Collected data:
________________
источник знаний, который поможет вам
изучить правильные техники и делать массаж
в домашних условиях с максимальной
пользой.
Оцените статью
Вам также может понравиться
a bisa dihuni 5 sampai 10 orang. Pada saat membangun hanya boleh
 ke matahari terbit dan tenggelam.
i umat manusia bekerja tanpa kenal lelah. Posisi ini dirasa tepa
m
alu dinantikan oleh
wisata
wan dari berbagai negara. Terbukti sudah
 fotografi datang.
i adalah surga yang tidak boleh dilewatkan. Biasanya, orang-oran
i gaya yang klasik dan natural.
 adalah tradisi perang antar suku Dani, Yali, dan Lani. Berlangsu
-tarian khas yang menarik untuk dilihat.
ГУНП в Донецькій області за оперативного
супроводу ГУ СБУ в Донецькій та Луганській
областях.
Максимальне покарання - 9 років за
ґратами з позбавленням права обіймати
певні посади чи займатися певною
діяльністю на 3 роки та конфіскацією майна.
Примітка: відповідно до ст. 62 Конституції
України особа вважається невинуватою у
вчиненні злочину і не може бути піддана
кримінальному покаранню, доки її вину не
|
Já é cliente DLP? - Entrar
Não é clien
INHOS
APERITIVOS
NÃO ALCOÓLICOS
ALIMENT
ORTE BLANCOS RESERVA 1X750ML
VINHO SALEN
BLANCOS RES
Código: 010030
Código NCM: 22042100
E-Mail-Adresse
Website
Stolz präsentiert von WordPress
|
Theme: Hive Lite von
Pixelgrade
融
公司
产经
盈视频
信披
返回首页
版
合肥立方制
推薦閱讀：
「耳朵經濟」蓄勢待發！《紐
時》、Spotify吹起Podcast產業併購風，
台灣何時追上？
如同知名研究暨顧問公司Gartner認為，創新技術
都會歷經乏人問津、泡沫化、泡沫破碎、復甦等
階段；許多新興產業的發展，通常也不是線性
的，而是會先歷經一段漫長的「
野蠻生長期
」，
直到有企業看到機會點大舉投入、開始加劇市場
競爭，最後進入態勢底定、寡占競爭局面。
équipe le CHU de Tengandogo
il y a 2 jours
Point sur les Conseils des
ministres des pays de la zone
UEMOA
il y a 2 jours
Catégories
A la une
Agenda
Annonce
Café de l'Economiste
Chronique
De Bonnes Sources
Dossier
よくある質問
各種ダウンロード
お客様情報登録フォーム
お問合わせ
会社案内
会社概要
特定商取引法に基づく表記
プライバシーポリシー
________________
> _Work order_
Can you reproduce every line of the listing above verbatim, with no changes?

> _Exercise result_
источник знаний, который поможет вам
изучить правильные техники и делать массаж
в домашних условиях с максимальной
пользой.
Оцените статью
Вам также может понравиться
a bisa dihuni 5 sampai 10 orang. Pada saat membangun hanya boleh
 ke matahari terbit dan tenggelam.
i umat manusia bekerja tanpa kenal lelah. Posisi ini dirasa tepa
m
alu dinantikan oleh
wisata
wan dari berbagai negara. Terbukti sudah
 fotografi datang.
i adalah surga yang tidak boleh dilewatkan. Biasanya, orang-oran
i gaya yang klasik dan natural.
 adalah tradisi perang antar suku Dani, Yali, dan Lani. Berlangsu
-tarian khas yang menarik untuk dilihat.
ГУНП в Донецькій області за оперативного
супроводу ГУ СБУ в Донецькій та Луганській
областях.
Максимальне покарання - 9 років за
ґратами з позбавленням права обіймати
певні посади чи займатися певною
діяльністю на 3 роки та конфіскацією майна.
Примітка: відповідно до ст. 62 Конституції
України особа вважається невинуватою у
вчиненні злочину і не може бути піддана
кримінальному покаранню, доки її вину не
|
Já é cliente DLP? - Entrar
Não é clien
INHOS
APERITIVOS
NÃO ALCOÓLICOS
ALIMENT
ORTE BLANCOS RESERVA 1X750ML
VINHO SALEN
BLANCOS RES
Código: 010030
Código NCM: 22042100
E-Mail-Adresse
Website
Stolz präsentiert von WordPress
|
Theme: Hive Lite von
Pixelgrade
融
公司
产经
盈视频
信披
返回首页
版
合肥立方制
推薦閱讀：
「耳朵經濟」蓄勢待發！《紐
時》、Spotify吹起Podcast產業併購風，
台灣何時追上？
如同知名研究暨顧問公司Gartner認為，創新技術
都會歷經乏人問津、泡沫化、泡沫破碎、復甦等
階段；許多新興產業的發展，通常也不是線性
的，而是會先歷經一段漫長的「
野蠻生長期
」，
直到有企業看到機會點大舉投入、開始加劇市場
競爭，最後進入態勢底定、寡占競爭局面。
équipe le CHU de Tengandogo
il y a 2 jours
Point sur les Conseils des
ministres des pays de la zone
UEMOA
il y a 2 jours
Catégories
A la une
Agenda
Annonce
Café de l'Economiste
Chronique
De Bonnes Sources
Dossier
よくある質問
各種ダウンロード
お客様情報登録フォーム
お問合わせ
会社案内
会社概要
特定商取引法に基づく表記
プライバシーポリシー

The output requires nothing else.